§ TASK GOAL
Range to output from the entries below: the line containing "N(1650) REFERENCES" through the line containing "Mueller et al. | (CBELSA/TAPS Collab.) |". Set it down exactly, ends included, nothing else.

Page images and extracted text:
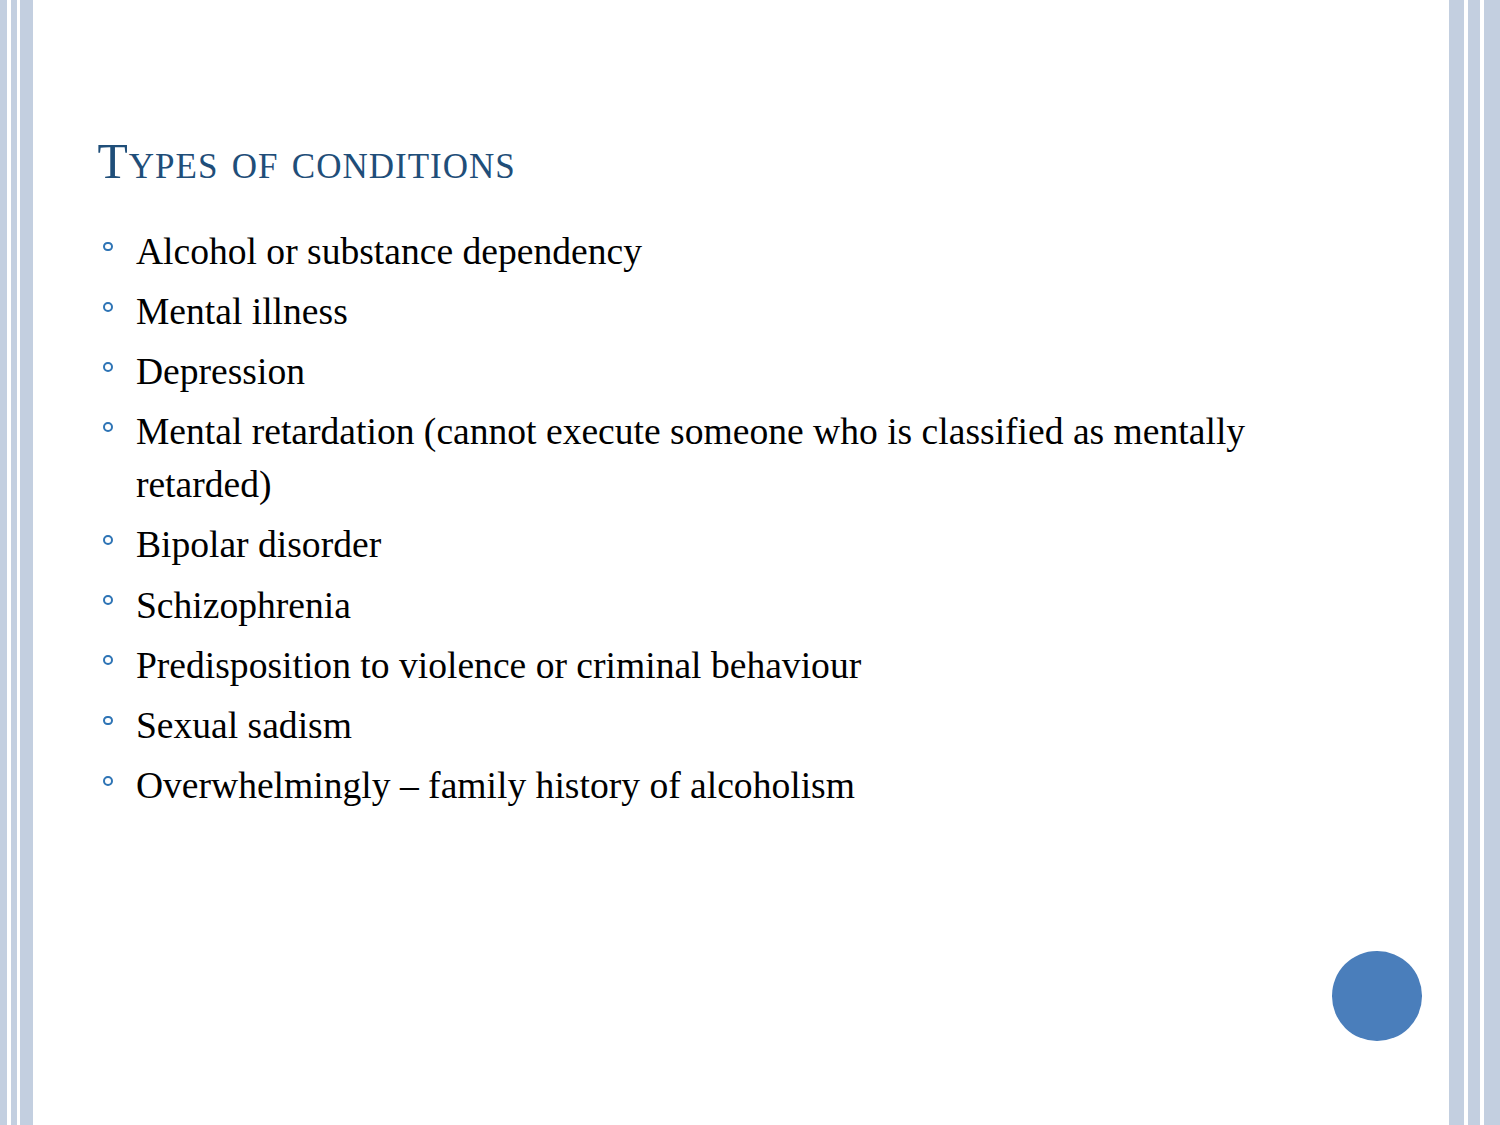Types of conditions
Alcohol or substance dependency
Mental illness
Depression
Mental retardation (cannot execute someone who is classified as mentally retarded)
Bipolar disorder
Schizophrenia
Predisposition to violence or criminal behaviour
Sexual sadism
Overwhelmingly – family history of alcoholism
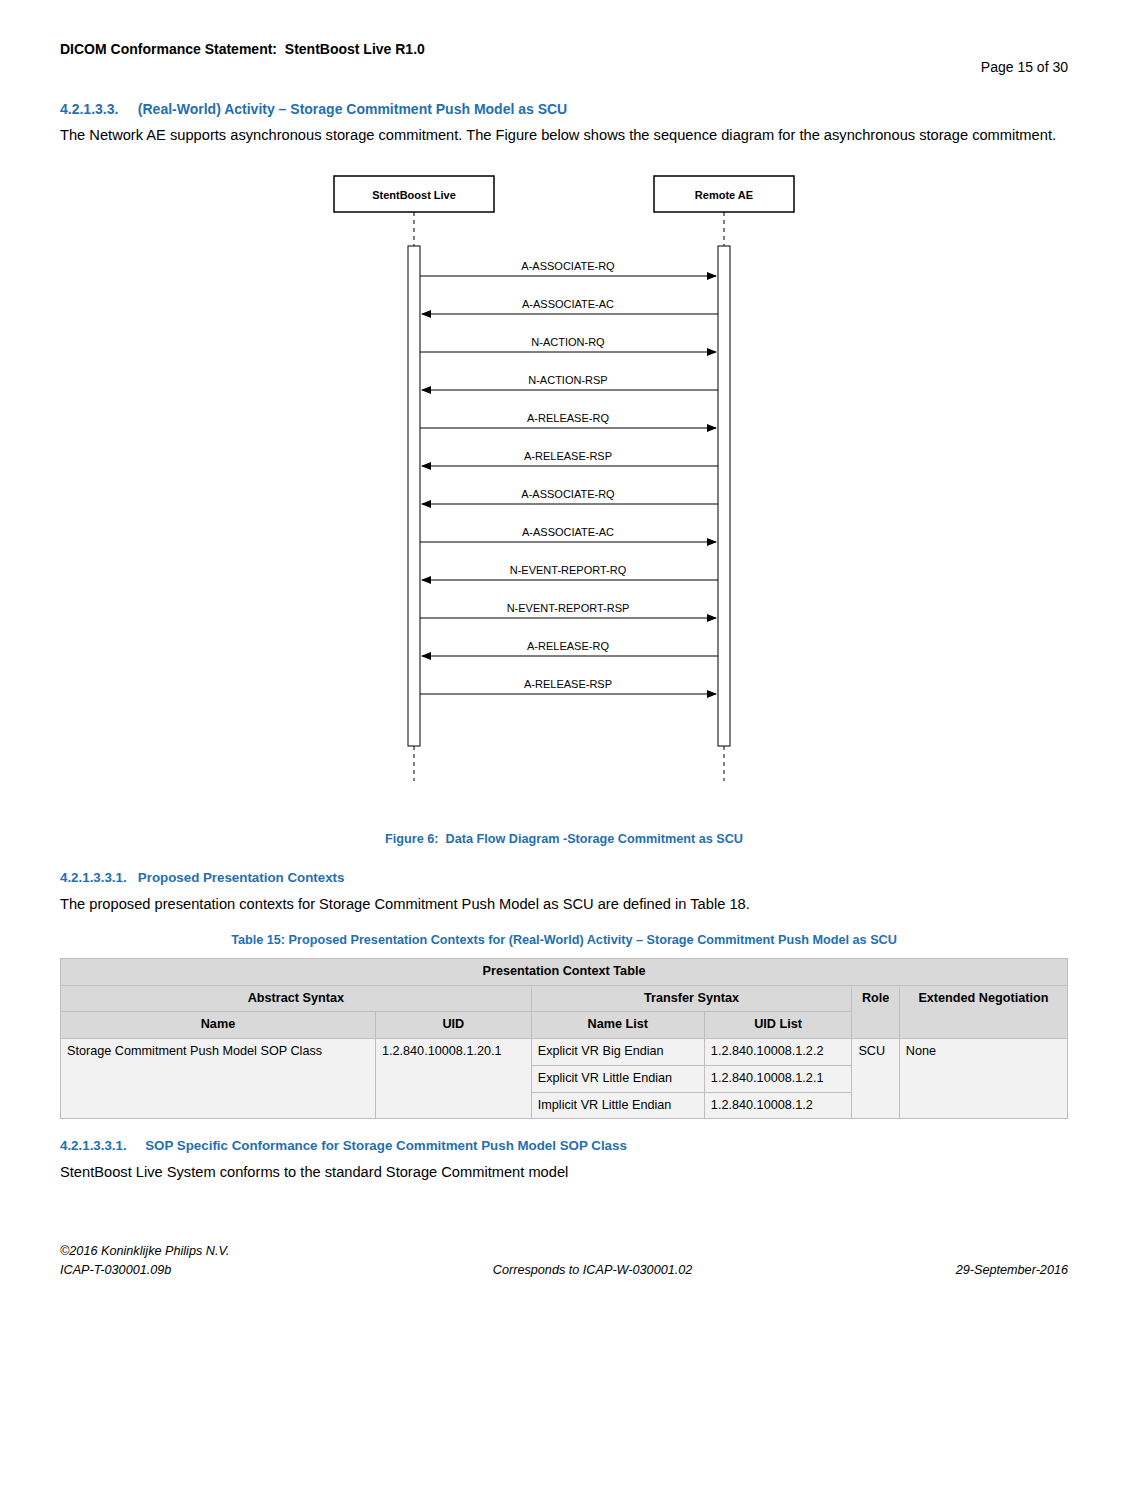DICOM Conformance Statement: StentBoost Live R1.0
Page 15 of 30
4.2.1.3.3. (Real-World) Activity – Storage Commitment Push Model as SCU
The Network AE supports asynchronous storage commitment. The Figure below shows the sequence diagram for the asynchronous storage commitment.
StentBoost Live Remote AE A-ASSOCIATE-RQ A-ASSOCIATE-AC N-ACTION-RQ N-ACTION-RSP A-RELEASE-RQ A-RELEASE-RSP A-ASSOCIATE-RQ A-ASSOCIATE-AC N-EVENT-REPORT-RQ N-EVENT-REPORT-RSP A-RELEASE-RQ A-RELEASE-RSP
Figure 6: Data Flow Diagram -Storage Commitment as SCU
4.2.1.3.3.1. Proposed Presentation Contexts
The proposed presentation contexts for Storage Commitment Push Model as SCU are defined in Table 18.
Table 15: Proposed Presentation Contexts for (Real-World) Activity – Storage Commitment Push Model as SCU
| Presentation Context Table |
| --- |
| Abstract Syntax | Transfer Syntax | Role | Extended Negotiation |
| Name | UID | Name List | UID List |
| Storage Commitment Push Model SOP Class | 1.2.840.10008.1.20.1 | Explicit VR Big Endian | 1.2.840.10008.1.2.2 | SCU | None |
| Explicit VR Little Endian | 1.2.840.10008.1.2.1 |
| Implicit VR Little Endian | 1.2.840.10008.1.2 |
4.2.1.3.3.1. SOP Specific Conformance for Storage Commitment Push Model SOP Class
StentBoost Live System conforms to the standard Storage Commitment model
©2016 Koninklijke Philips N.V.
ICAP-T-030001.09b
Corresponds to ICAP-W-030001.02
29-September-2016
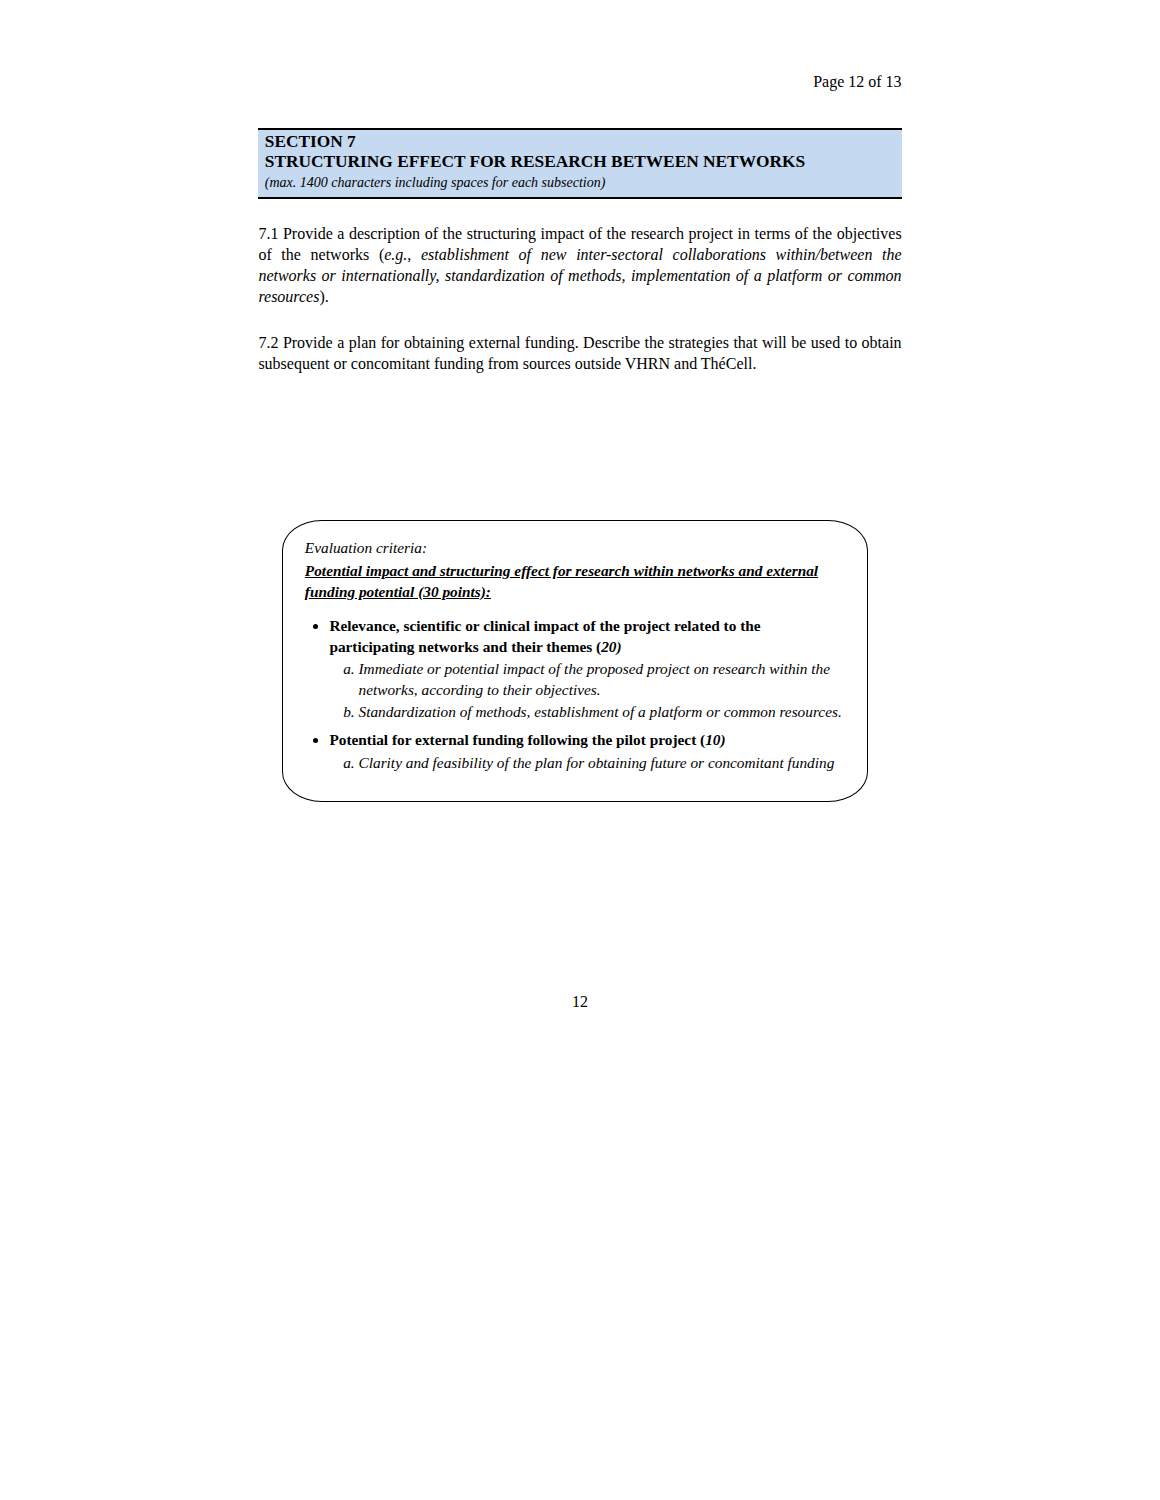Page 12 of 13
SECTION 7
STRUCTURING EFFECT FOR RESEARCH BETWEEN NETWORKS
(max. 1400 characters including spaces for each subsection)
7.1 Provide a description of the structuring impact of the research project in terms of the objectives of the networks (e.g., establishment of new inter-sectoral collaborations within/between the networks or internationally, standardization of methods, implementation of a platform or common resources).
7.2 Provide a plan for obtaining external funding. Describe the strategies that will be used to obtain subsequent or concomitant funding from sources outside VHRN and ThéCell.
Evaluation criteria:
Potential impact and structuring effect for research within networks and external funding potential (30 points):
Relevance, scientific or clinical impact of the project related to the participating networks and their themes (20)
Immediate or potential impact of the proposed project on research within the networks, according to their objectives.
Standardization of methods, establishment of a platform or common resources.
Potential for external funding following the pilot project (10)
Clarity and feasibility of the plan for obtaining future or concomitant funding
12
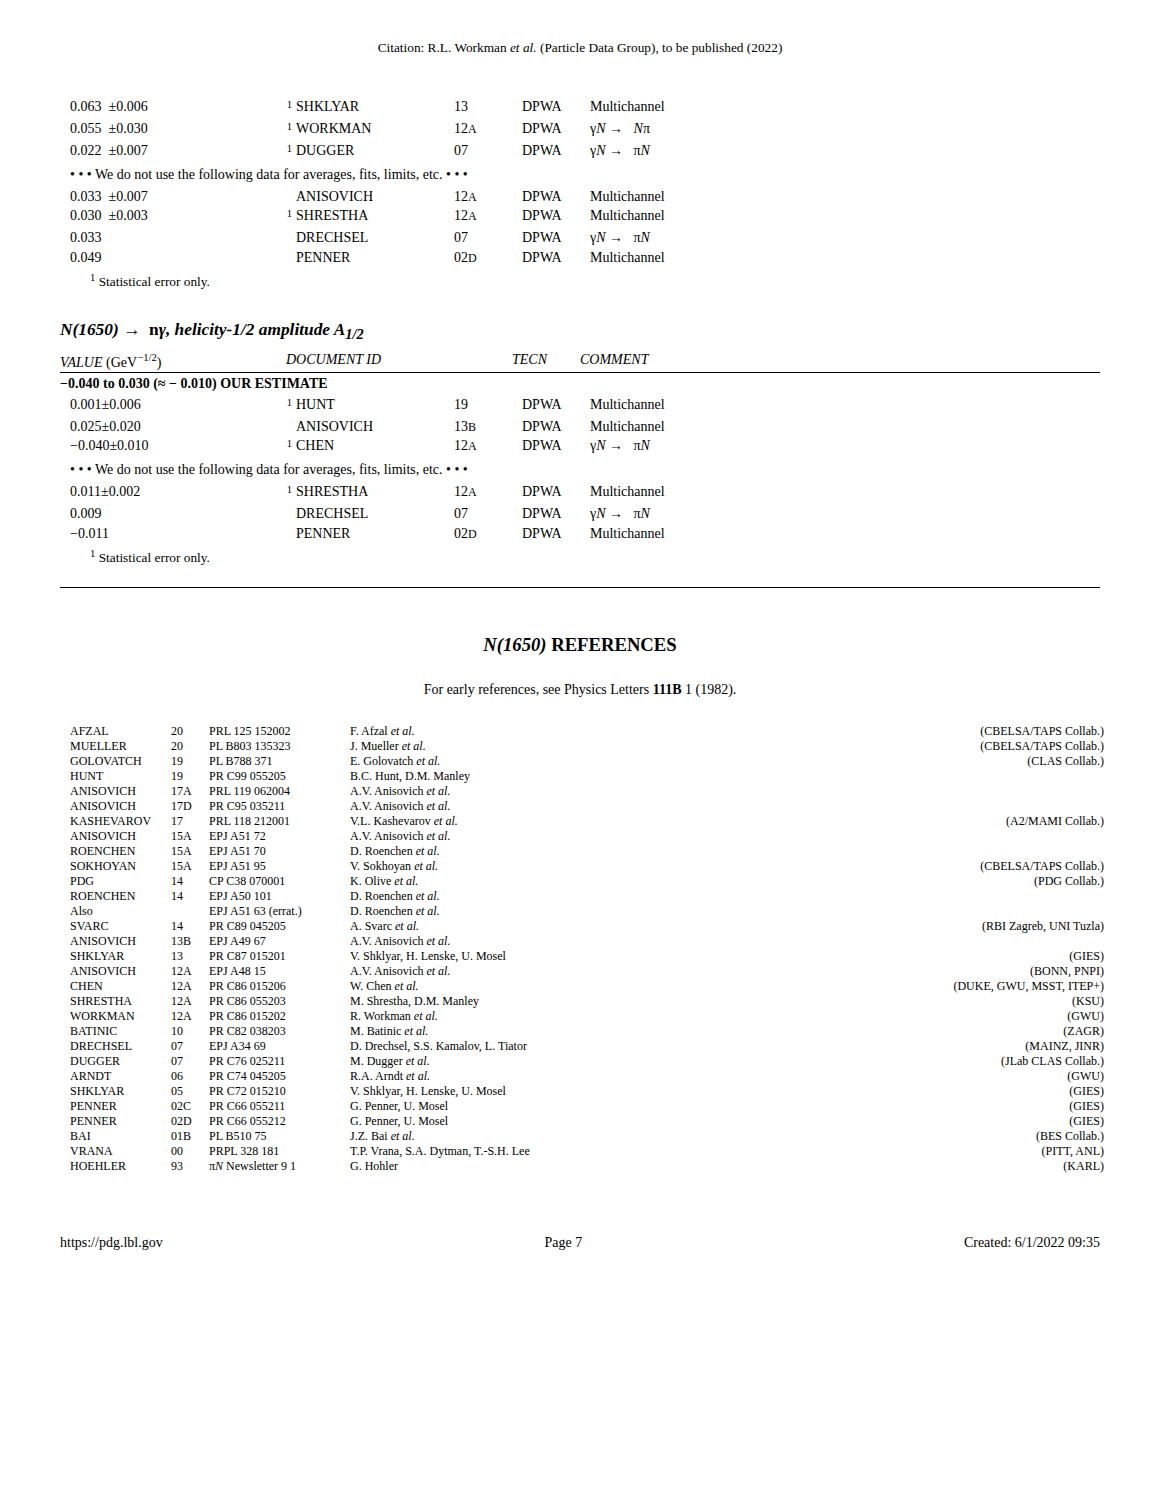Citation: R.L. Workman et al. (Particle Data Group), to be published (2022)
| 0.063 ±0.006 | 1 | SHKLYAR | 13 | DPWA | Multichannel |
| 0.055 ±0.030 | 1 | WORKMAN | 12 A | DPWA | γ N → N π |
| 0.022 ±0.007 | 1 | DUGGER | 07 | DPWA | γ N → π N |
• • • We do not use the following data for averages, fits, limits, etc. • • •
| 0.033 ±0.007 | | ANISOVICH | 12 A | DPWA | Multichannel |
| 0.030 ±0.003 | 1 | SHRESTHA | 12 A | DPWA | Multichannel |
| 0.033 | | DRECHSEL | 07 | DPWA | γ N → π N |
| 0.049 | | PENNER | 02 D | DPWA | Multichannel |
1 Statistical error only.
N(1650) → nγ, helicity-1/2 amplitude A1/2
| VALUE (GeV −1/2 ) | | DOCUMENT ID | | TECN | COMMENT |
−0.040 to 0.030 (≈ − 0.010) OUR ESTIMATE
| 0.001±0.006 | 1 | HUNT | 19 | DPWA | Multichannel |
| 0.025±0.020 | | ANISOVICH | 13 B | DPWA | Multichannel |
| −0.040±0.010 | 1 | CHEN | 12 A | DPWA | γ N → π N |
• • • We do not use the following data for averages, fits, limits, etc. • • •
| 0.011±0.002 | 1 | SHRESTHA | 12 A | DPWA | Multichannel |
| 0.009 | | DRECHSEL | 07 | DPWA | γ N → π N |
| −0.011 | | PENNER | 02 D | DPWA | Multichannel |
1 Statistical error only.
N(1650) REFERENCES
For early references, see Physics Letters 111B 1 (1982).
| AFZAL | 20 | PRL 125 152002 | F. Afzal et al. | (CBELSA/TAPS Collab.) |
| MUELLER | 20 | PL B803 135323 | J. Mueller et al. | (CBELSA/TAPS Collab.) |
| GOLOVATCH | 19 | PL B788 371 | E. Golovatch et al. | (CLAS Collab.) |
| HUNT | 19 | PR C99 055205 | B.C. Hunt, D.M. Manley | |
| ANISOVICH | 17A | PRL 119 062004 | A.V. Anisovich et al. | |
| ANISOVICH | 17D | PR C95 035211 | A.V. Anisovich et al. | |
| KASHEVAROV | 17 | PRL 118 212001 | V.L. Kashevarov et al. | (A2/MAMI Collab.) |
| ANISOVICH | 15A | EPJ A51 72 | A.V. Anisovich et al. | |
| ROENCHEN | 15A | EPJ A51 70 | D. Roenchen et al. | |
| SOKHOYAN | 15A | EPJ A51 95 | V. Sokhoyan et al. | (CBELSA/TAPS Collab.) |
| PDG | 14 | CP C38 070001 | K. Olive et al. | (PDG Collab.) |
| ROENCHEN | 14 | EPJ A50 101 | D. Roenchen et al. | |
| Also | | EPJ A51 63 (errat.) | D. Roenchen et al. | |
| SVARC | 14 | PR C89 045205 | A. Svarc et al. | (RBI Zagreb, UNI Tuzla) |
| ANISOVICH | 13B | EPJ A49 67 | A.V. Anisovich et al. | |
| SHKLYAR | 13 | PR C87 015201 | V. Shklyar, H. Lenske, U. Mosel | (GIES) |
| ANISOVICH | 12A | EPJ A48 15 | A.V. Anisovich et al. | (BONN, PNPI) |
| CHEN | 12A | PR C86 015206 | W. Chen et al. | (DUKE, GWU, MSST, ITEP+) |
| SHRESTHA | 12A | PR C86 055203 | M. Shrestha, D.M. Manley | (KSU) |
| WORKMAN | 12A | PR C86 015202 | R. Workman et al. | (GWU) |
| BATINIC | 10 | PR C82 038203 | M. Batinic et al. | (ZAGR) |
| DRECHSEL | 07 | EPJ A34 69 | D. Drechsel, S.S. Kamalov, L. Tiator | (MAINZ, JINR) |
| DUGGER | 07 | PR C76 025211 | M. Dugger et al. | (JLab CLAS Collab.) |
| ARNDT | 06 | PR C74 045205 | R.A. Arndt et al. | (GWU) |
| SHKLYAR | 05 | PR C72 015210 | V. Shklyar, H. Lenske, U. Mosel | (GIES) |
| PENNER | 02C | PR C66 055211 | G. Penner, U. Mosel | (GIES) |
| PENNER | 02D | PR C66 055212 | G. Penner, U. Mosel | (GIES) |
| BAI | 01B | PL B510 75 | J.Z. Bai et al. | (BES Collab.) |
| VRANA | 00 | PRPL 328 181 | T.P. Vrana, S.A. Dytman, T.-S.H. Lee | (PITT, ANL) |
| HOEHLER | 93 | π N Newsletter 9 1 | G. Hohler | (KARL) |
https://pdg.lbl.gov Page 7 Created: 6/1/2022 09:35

§ COMPLETED TASK
N(1650) REFERENCES
For early references, see Physics Letters 111B 1 (1982).
| AFZAL | 20 | PRL 125 152002 | F. Afzal et al. | (CBELSA/TAPS Collab.) |
| MUELLER | 20 | PL B803 135323 | J. Mueller et al. | (CBELSA/TAPS Collab.) |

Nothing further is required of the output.